--- SUPPLIED ENTRIES ---

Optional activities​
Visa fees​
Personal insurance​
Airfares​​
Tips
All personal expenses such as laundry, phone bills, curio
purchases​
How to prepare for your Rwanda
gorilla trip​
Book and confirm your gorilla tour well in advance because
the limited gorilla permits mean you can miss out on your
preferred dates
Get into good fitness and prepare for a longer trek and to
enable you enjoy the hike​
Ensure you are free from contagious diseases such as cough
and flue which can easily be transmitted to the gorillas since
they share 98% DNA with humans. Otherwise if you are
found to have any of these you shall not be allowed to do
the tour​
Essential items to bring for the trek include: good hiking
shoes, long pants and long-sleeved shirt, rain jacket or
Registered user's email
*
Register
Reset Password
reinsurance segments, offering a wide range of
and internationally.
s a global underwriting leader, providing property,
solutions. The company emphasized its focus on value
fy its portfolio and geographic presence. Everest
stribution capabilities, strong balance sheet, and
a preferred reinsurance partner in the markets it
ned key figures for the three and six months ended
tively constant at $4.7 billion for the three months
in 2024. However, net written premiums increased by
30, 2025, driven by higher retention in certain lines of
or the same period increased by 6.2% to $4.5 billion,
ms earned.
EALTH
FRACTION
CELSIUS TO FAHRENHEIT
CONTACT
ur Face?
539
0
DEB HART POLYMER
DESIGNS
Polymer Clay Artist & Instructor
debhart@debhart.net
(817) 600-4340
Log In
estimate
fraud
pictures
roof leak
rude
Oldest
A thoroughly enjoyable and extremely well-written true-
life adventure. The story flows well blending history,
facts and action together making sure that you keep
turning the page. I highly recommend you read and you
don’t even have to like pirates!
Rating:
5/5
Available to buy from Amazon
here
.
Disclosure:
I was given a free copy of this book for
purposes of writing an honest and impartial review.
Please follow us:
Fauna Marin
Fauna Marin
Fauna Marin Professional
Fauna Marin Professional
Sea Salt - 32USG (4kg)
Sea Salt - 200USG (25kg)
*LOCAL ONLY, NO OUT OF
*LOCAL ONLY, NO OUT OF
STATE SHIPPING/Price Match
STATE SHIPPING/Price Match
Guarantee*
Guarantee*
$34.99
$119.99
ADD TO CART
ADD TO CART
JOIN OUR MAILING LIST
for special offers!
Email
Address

---

PROBLEM REQUIREMENTS
Go through the entries above and count the lines containing "free". Give the number only.

EXERCISE RESULT
2